Ulm / olc/kö 09.01.2019

Das Handwerk berichtet ähnlich wie zuletzt auch die Industrie- und Handelskammer von einem Plus bei den Ausbildungszahlen für 2018. Es gab zum fünften Mal in Folge eine Steigerung bei den Lehrlingszahlen – trotz weniger Schulabgängern. Demnach haben sich 3129 junge Menschen für eine Ausbildung im Handwerk zwischen Ostalb und Bodensee entschieden. Das bedeutet einen Zuwachs von 1,8 Prozent. Dazu Hauptgeschäftsführer Tobias Mehlich in einer Mitteilung: „Eine Ausbildung im Handwerk ist und bleibt attraktiv.“

Die beiden Handwerkszweige mit den höchsten Azubi-Zahlen bleiben weiter die Elektro- und Metallbranche mit 1261 neuen Auszubildenden – ein Zuwachs um 4,9 Prozent – sowie das Bauhandwerk mit 732 Neueintragungen (minus 0,1 Prozent). Das größte Plus verzeichnete vergangenes Jahr freilich das Gesundheitshandwerk mit einem Zuwachs von etwa 14 Prozent. Zu den erneut guten Lehrlingszahlen tragen besonders auch 438 Abiturienten (14 Prozent) und 241 junge Menschen mit Fluchthintergrund (etwa 8 Prozent) bei.

Eine wichtige Komponente dieses Erfolgs ist aus Sicht Mehlichs auch, dass viele Betriebe bei der Nachwuchssuche aktiv auf junge Menschen zugehen: „Sie spüren immer mehr, dass ihre Qualität als Arbeitgeber gefragt ist und entwickelt werden muss. Unsere Betriebe bewerben sich eben auch um die Jugendlichen.“

Allerdings ein Minus in Ulm

Während die Zahl neuer Lehrverträge im Alb-Donau-Kreis um rund 1 Prozent auf 422 zulegte, gab es im Stadtkreis Ulm diesmal  ein deutliches Minus. Hier entschlossen sich 323 Jugendliche für eine Ausbildung im Handwerk, das sind 4,4 Prozent weniger als im Vorjahr. 

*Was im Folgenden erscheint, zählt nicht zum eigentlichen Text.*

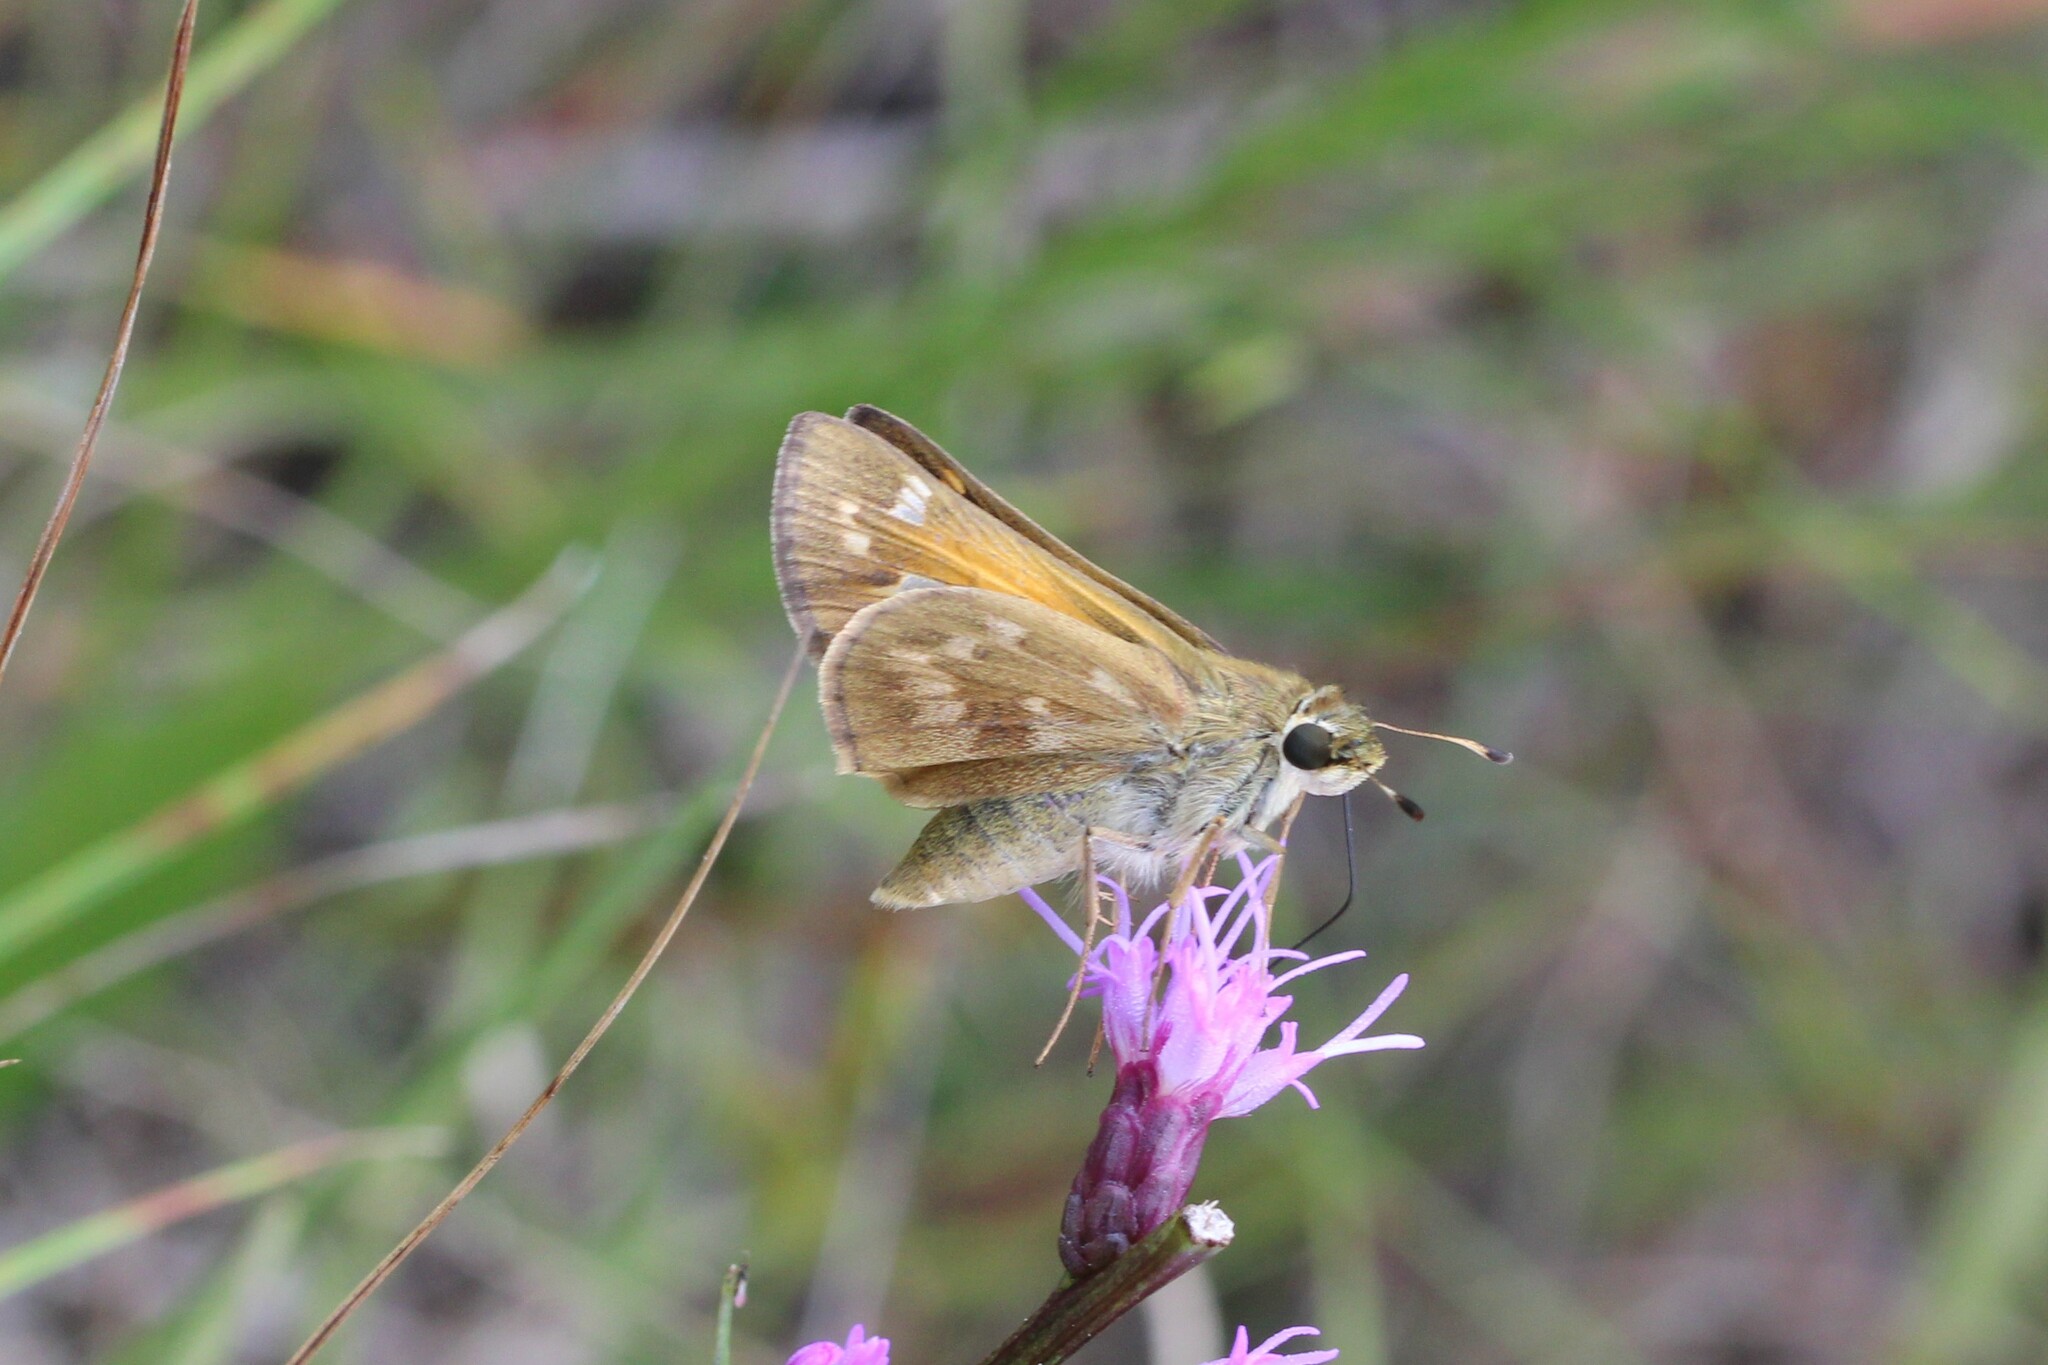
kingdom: Animalia
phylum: Arthropoda
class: Insecta
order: Lepidoptera
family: Hesperiidae
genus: Atalopedes
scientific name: Atalopedes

Thomas Jung von der Kreishandwerkerschaft ist jedoch zuversichtlich, dass die Ausbildungszahlen im Stadtkreis Ulm 2019 wieder steigen: „Zusammen mit den Handwerksbetrieben werden wir uns weiterhin engagieren und den jungen Menschen deutlich machen, warum eine Ausbildung im Handwerk Spaß macht und Zukunft hat.“ Der regionale Ausbildungsmarkt bekommt vor allem Rückenwind von der starken Handwerkskonjunktur im Alb-Donau-Kreis.

Weitere Details: Im Alb-Donau-Kreis starteten 60 Abiturienten und 39 Flüchtlinge mit einer handwerklichen Lehre. In der Stadt Ulm waren es 47 Abiturienten und 46 Flüchtlinge.

Hier noch die Hitliste der beliebtesten Berufe: Auf Platz 1 liegt der Kfz-Mechatroniker (427 Azubis), gefolgt vom Elektroniker (270), Friseur (225), Anlagenmechaniker (213) und schließlich Zimmerer (193).